◆ Data extracts:
• • • •

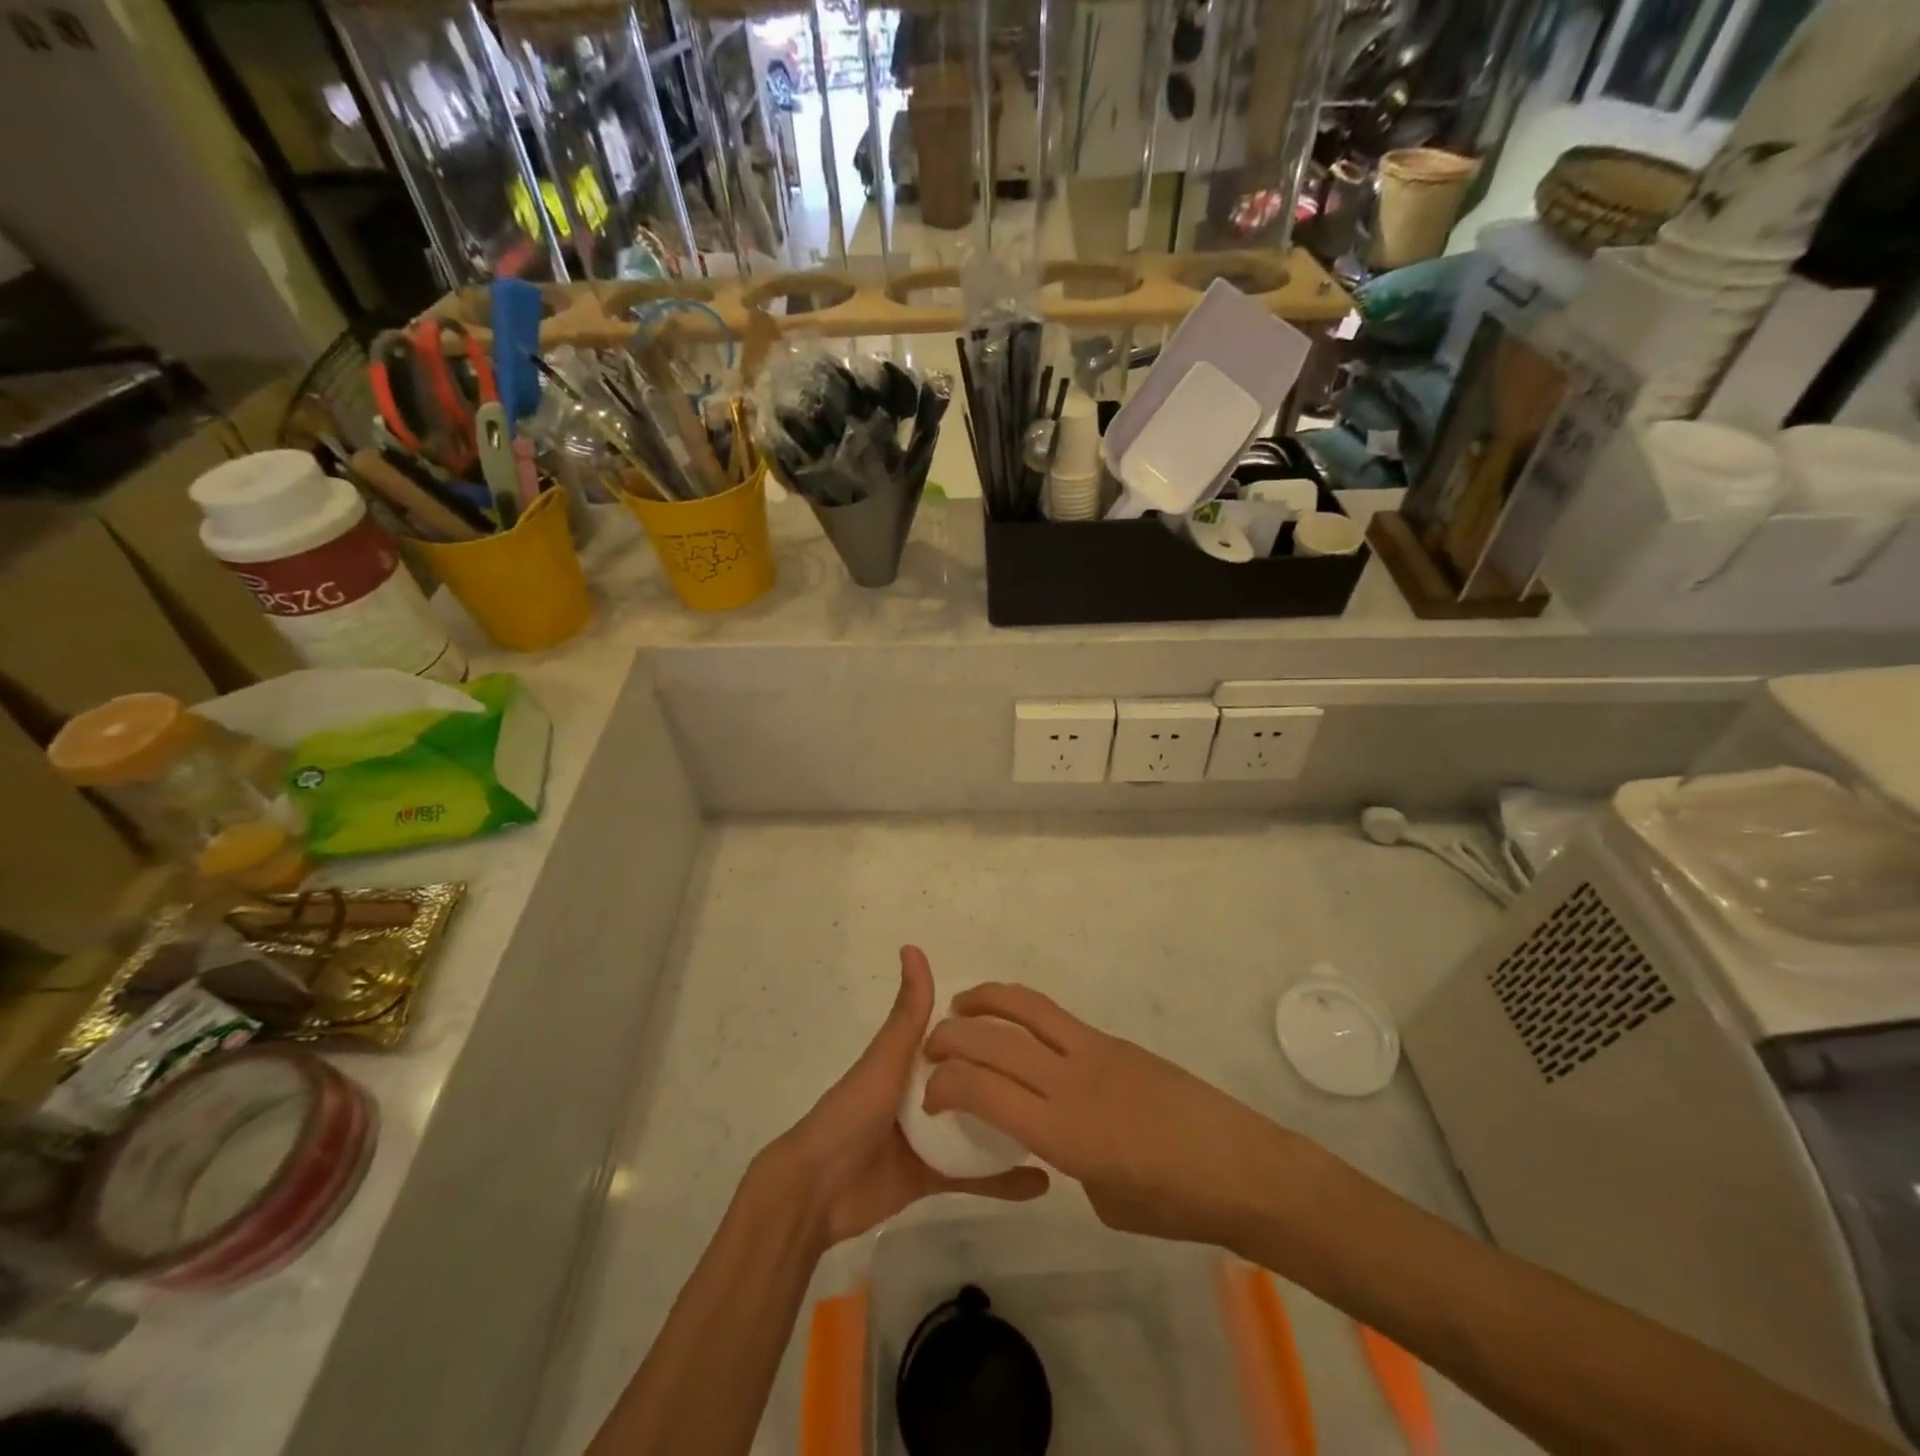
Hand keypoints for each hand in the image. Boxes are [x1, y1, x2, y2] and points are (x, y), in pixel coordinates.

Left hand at [765, 949, 1049, 1248]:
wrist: (816, 1192)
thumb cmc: (851, 1114)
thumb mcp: (886, 1058)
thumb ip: (908, 1012)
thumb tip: (913, 947)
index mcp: (909, 1061)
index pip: (957, 1039)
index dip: (988, 1029)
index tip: (1031, 1024)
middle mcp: (920, 1094)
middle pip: (972, 1082)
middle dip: (1007, 1078)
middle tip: (1055, 1075)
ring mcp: (927, 1138)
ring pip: (978, 1129)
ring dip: (1010, 1126)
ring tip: (1058, 1123)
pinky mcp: (930, 1177)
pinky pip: (973, 1177)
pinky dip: (1003, 1181)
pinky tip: (1042, 1182)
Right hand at [923, 983, 1294, 1246]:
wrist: (1242, 1166)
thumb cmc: (1173, 1203)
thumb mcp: (1103, 1198)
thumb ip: (1065, 1159)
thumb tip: (1052, 1134)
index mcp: (1062, 1131)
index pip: (983, 1090)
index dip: (945, 1084)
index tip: (929, 1094)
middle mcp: (1070, 1080)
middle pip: (994, 1040)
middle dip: (951, 1036)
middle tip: (930, 1046)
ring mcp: (1094, 1052)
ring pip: (1026, 1008)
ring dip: (986, 1000)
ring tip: (962, 1006)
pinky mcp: (1114, 1041)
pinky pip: (1056, 1018)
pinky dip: (1022, 1012)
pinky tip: (1016, 1027)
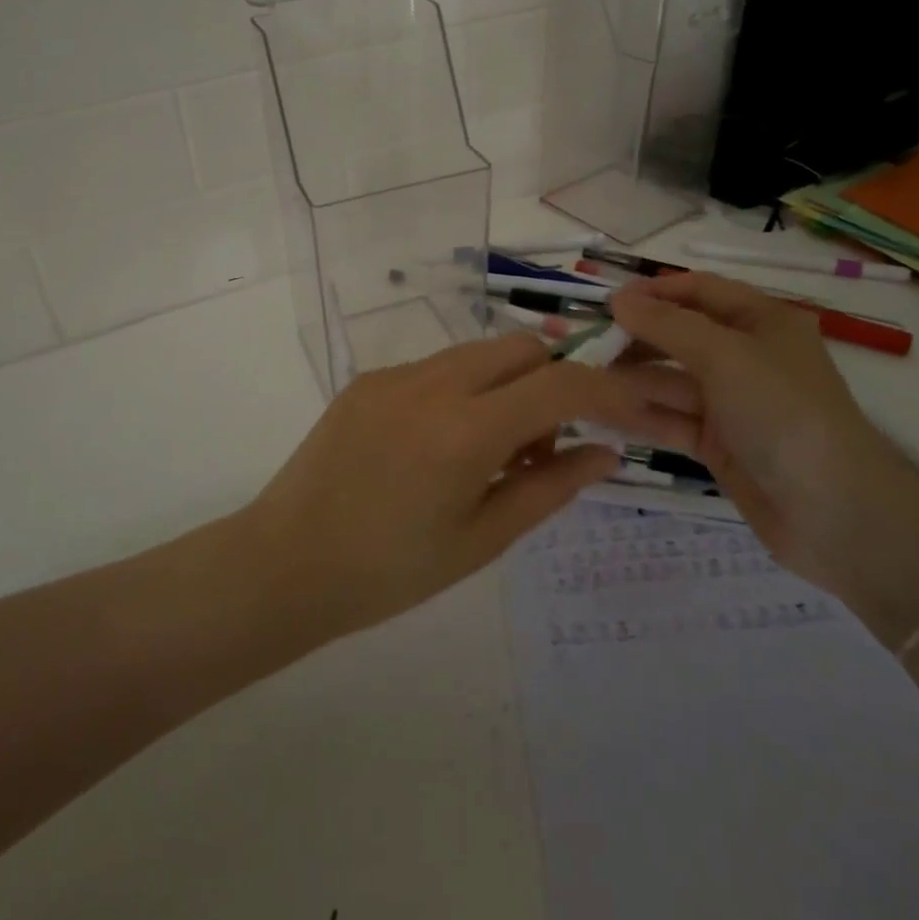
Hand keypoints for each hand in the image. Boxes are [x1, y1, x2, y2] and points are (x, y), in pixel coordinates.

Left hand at [237, 334, 678, 637]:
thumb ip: (549, 489)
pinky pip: (436, 367)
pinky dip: (463, 391)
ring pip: (478, 353)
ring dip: (507, 385)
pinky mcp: (368, 379)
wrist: (286, 562)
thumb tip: (605, 454)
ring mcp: (394, 376)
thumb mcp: (482, 541)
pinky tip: (439, 445)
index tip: (632, 412)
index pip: (559, 383)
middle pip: (521, 348)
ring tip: (489, 452)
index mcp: (465, 430)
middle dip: (553, 380)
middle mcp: (431, 384)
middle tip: (540, 446)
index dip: (608, 390)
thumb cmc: (390, 571)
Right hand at [607, 272, 913, 591]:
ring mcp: (731, 403)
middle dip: (635, 337)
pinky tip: (600, 412)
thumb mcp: (725, 356)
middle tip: (587, 345)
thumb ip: (667, 325)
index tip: (607, 302)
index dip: (654, 292)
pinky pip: (671, 418)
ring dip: (630, 378)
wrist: (838, 515)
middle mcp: (746, 357)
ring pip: (670, 380)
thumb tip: (618, 299)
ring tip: (581, 380)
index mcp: (761, 322)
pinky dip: (640, 414)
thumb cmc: (783, 413)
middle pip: (679, 335)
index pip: (700, 290)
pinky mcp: (719, 444)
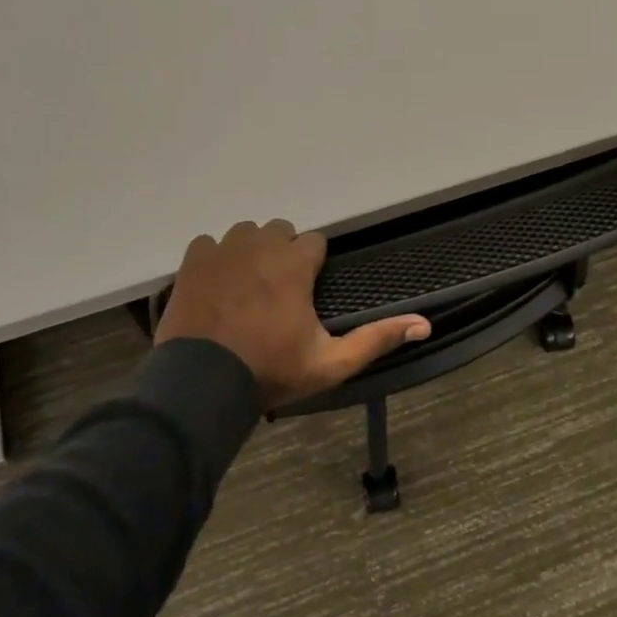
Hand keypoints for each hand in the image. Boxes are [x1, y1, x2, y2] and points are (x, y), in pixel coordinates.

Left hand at [154, 220, 431, 410]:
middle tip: (279, 291)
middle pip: (280, 230)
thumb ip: (376, 339)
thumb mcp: (330, 363)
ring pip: (245, 233)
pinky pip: (208, 243)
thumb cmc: (271, 371)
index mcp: (294, 265)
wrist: (202, 386)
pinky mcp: (192, 262)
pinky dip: (215, 258)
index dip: (313, 264)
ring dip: (251, 251)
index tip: (308, 289)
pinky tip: (217, 285)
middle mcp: (260, 246)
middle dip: (283, 253)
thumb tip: (424, 324)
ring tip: (247, 286)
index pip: (315, 240)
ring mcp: (222, 251)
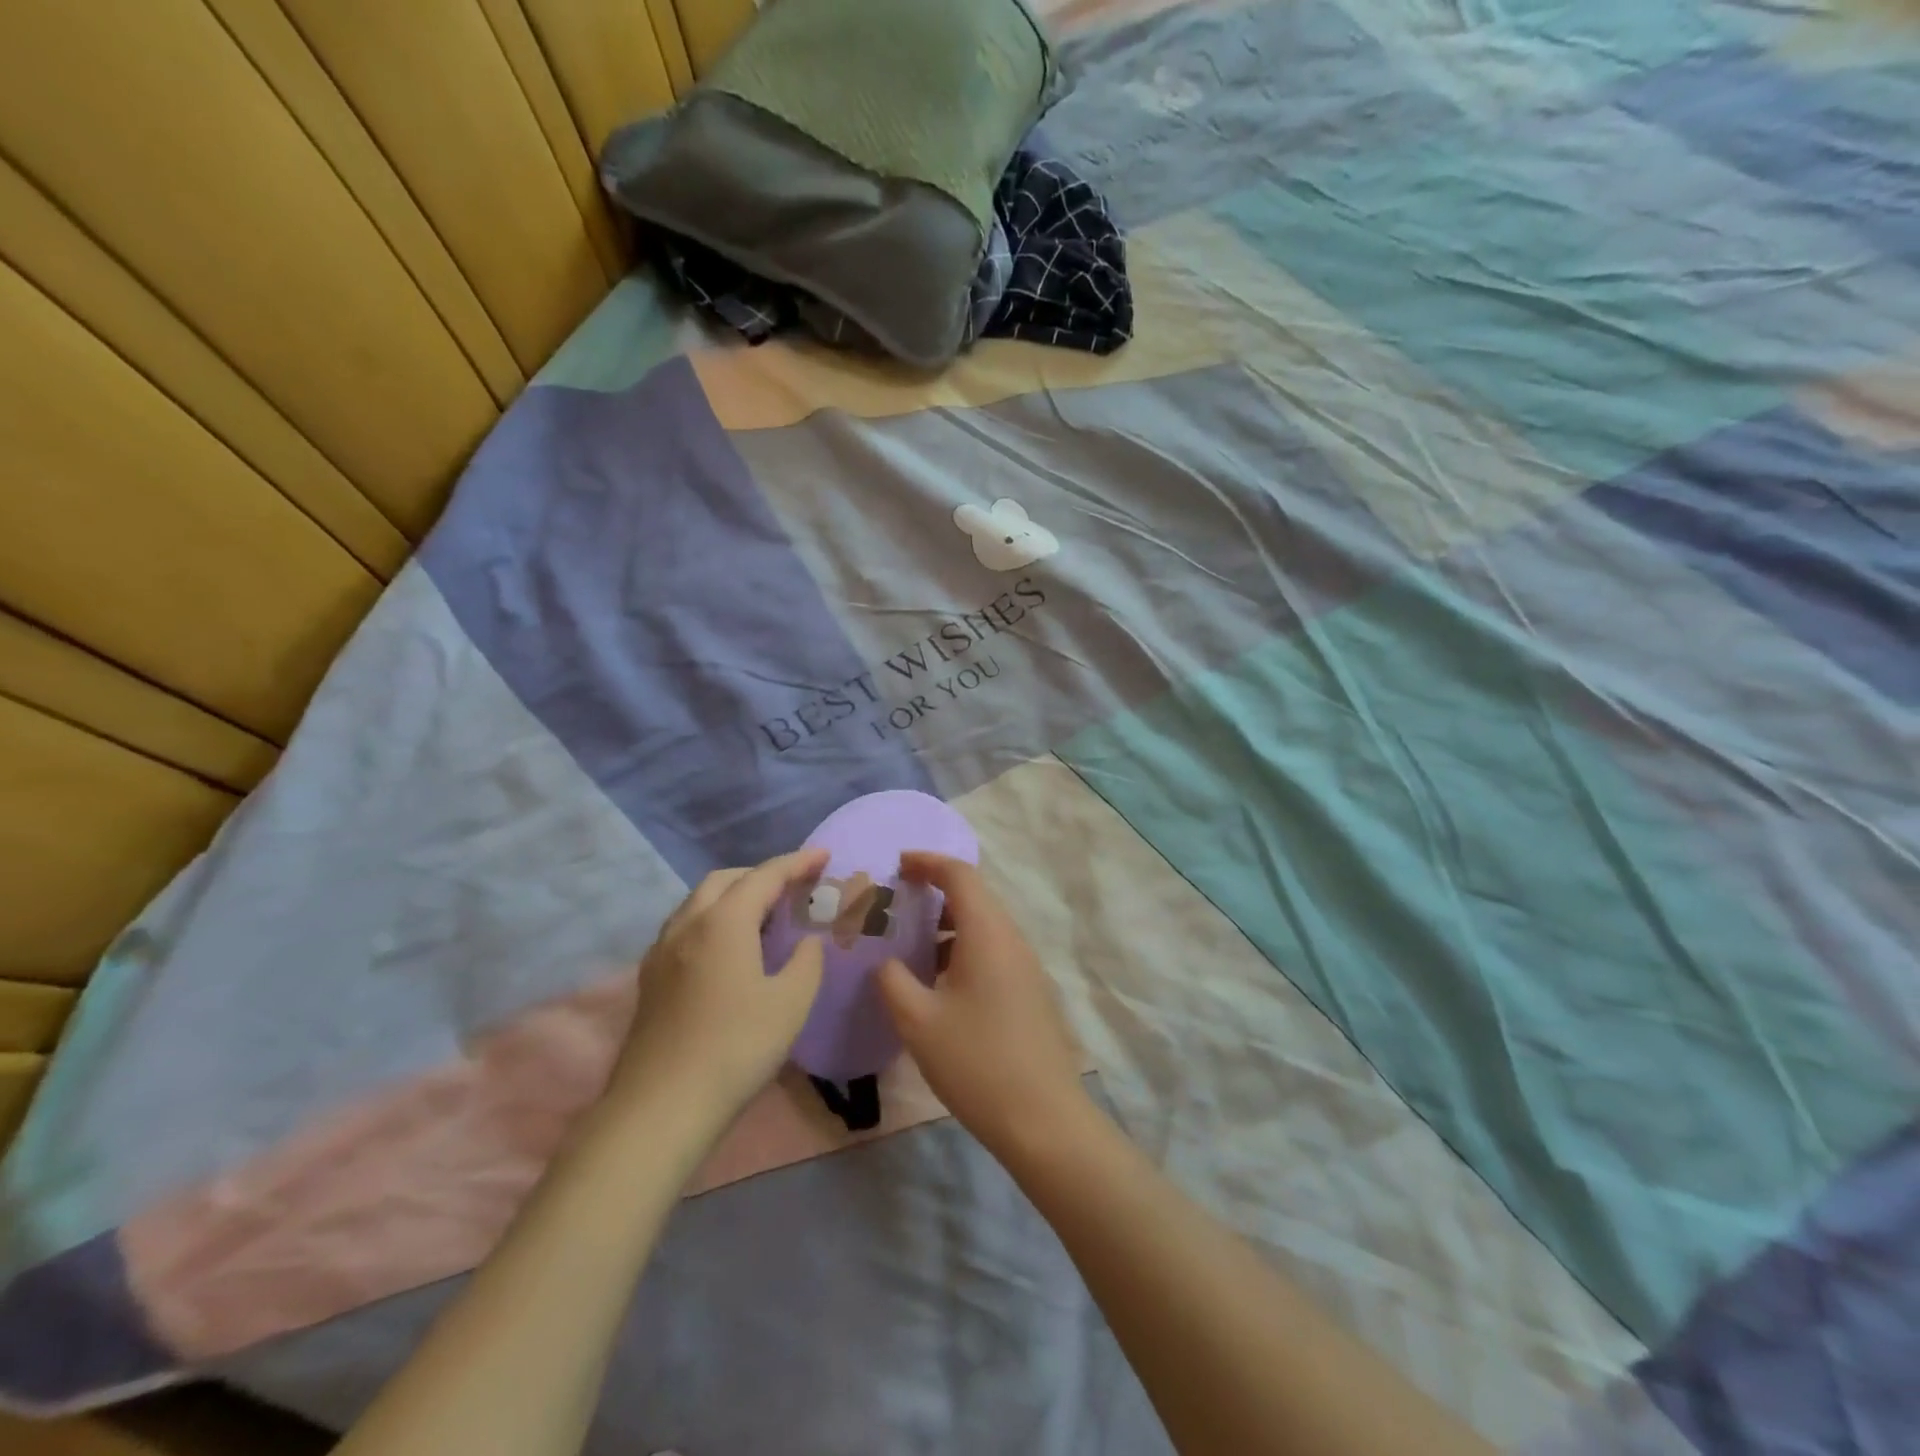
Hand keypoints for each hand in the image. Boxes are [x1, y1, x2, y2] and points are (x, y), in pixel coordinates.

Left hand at [609, 849, 828, 1129]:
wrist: (660, 1107)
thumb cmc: (736, 1047)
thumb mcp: (791, 1002)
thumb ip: (807, 962)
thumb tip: (807, 943)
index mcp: (724, 922)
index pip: (764, 876)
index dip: (796, 862)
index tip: (823, 855)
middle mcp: (687, 925)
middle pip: (724, 880)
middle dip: (760, 875)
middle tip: (792, 887)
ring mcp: (662, 952)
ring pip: (698, 902)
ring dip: (732, 896)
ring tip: (762, 915)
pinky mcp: (650, 979)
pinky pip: (685, 928)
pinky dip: (712, 920)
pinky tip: (726, 950)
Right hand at [878, 853, 1089, 1158]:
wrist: (1043, 1119)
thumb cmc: (977, 1062)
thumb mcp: (919, 1022)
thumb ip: (893, 981)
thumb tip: (884, 961)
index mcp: (988, 933)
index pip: (960, 875)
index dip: (927, 861)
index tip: (897, 864)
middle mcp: (1012, 939)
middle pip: (974, 897)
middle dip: (933, 893)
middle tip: (895, 906)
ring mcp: (1026, 966)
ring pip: (983, 926)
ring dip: (946, 926)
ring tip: (910, 946)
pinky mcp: (1030, 991)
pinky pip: (992, 951)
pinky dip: (962, 950)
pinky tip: (938, 983)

• • • •

◆ Your instructions:
Would you write out the material above in full, exactly as given, except for its pictures?

◆ Answer area:
Hand keypoints for each hand in the image. Boxes are [x1, y1, x2, y2] and points are (x, y), in pixel coordinates.

Left hand at [765, 949, 1049, 1248]:
wrist: (816, 1192)
thumb cmc: (851, 1114)
thumb mcp: (886, 1058)
thumb ip: (908, 1012)
thumb tip: (913, 947)
index mcp: (909, 1061)
index pip: (957, 1039)
index dip: (988, 1029)
index tip: (1031, 1024)
middle mcp: (920, 1094)
middle pip: (972, 1082)
middle dip: (1007, 1078)
middle tip: (1055, 1075)
ring mcp: (927, 1138)
ring pip: (978, 1129)
ring dip: (1010, 1126)
ring tip: (1058, 1123)
pinky mcp: (930, 1177)
pinky pip: (973, 1177)
pinky dip: (1003, 1181)
pinky tip: (1042, 1182)
Right hand at [923, 983, 1294, 1246]:
wrist: (1242, 1166)
thumb cmc: (1173, 1203)
thumb mcp: (1103, 1198)
thumb ip: (1065, 1159)
thumb tip: (1052, 1134)
index mcp: (1062, 1131)
index pip: (983, 1090)
index dip: (945, 1084)
index tip: (929, 1094)
middle mcp: (1070, 1080)
middle pip: (994, 1040)
middle dip: (951, 1036)
middle tip: (930, 1046)
ring mcp: (1094, 1052)
ring pip: (1026, 1008)
ring dip: (986, 1000)
ring tip: (962, 1006)
pinky mcp: (1114, 1041)
pinky pip: (1056, 1018)
pinky dip: (1022, 1012)
pinky tip: (1016, 1027)
Hand keypoints for each hand in the image. Boxes are [x1, y1, x2, y2] and points are (x, y), in pixel coordinates.

Left hand at [237, 334, 678, 637]:
thumb ip: (549, 489)
pinky pip: (436, 367)
pinky dip: (463, 391)
ring pip: (478, 353)
ring dip: (507, 385)
pinky mcp: (368, 379)
wrist: (286, 562)
thumb tip: (605, 454)
ring mcp: (394, 376)
thumb mcp: (482, 541)
pinky tip: (439, 445)
index tip: (632, 412)
index pip: (559, 383)
middle pip: (521, 348)
ring tip: (489, 452)
index mcp: (465, 430)
middle dip: (553, 380)
middle mcp: (431, 384)
middle tip: (540, 446)
index dip: (608, 390)
thumb cmc: (390, 571)
Right hand at [607, 272, 913, 591]:
ring mcp: (731, 403)
middle dip: (635, 337)
pinky tip: (600, 412)
thumb mcp: (725, 356)
middle tip: (587, 345)
thumb ip: (667, 325)
index tip: (607, 302)
index dip: (654, 292)
pinky pip: (671, 418)
ring dip: (630, 378)
wrist: (838, 515)
middle mcp: (746, 357)
ring pip: (670, 380)
thumb tip: (618, 299)
ring tip: (581, 380)
index mcp: (761, 322)
pinky dip: (640, 414)
thumb cmc: (783, 413)
middle pip: (679, 335)
index pip: (700, 290)
pinky mcp: (719, 444)
Hand keypoints for each hand in the image. Boxes are [x1, y1, x2, y2] and points are (x, y), in pixel coordinates.

Left hand at [154, 220, 431, 410]:
middle tip: (279, 291)
middle pip: (280, 230)
thumb ip: (376, 339)
thumb mcp: (330, 363)
ring pip: (245, 233)
pinky pip: (208, 243)
thumb cmc: (271, 371)
index mcp: (294, 265)
wrist: (202, 386)
pinky mcp: (192, 262)
pinky dip: (215, 258)
index dip: (313, 264)
ring dip: (251, 251)
index tip: (308, 289)
pinky tip: (217, 285)
middle mcp: (260, 246)
middle dip: (283, 253)
thumb tip: (424, 324)
ring tip: (247, 286)
index pip: (315, 240)
ring mcp: (222, 251)
Hand keypoints for each hand in the image. Boxes are [x1, y1, x2, y2] and points are (x, y), in pixel coordinates.

Left hand at [609, 849, 828, 1129]:
wrist: (660, 1107)
thumb cmc: (736, 1047)
thumb mcp: (791, 1002)
thumb ip: (807, 962)
thumb tip: (807, 943)
index mcp: (724, 922)
index pip: (764, 876)
index dip: (796, 862)
index tip: (823, 855)
middle mcp: (687, 925)
middle pip: (724, 880)
middle dip: (760, 875)
middle tip: (792, 887)
ring mcp: (662, 952)
ring pip: (698, 902)
ring dip: (732, 896)
ring tip: (762, 915)
pinky mcp: (650, 979)
pinky pip: (685, 928)
pinky dip: (712, 920)
pinky tip: (726, 950)
Right hand at [878, 853, 1089, 1158]:
wrist: (1043, 1119)
thumb cmc: (977, 1062)
thumb mcp: (919, 1022)
thumb ip: (893, 981)
thumb tip: (884, 961)
index mcp: (988, 933)
index pip: (960, 875)
index dip: (927, 861)
index tip: (897, 864)
middle mcp: (1012, 939)
middle pip: (974, 897)
middle dip: (933, 893)
middle tip: (895, 906)
ring mcp: (1026, 966)
ring pip: (983, 926)
ring dip: (946, 926)
ring tip: (910, 946)
pinky mcp: (1030, 991)
pinky pip: (992, 951)
pinky dip: (962, 950)
pinky tip: (938, 983)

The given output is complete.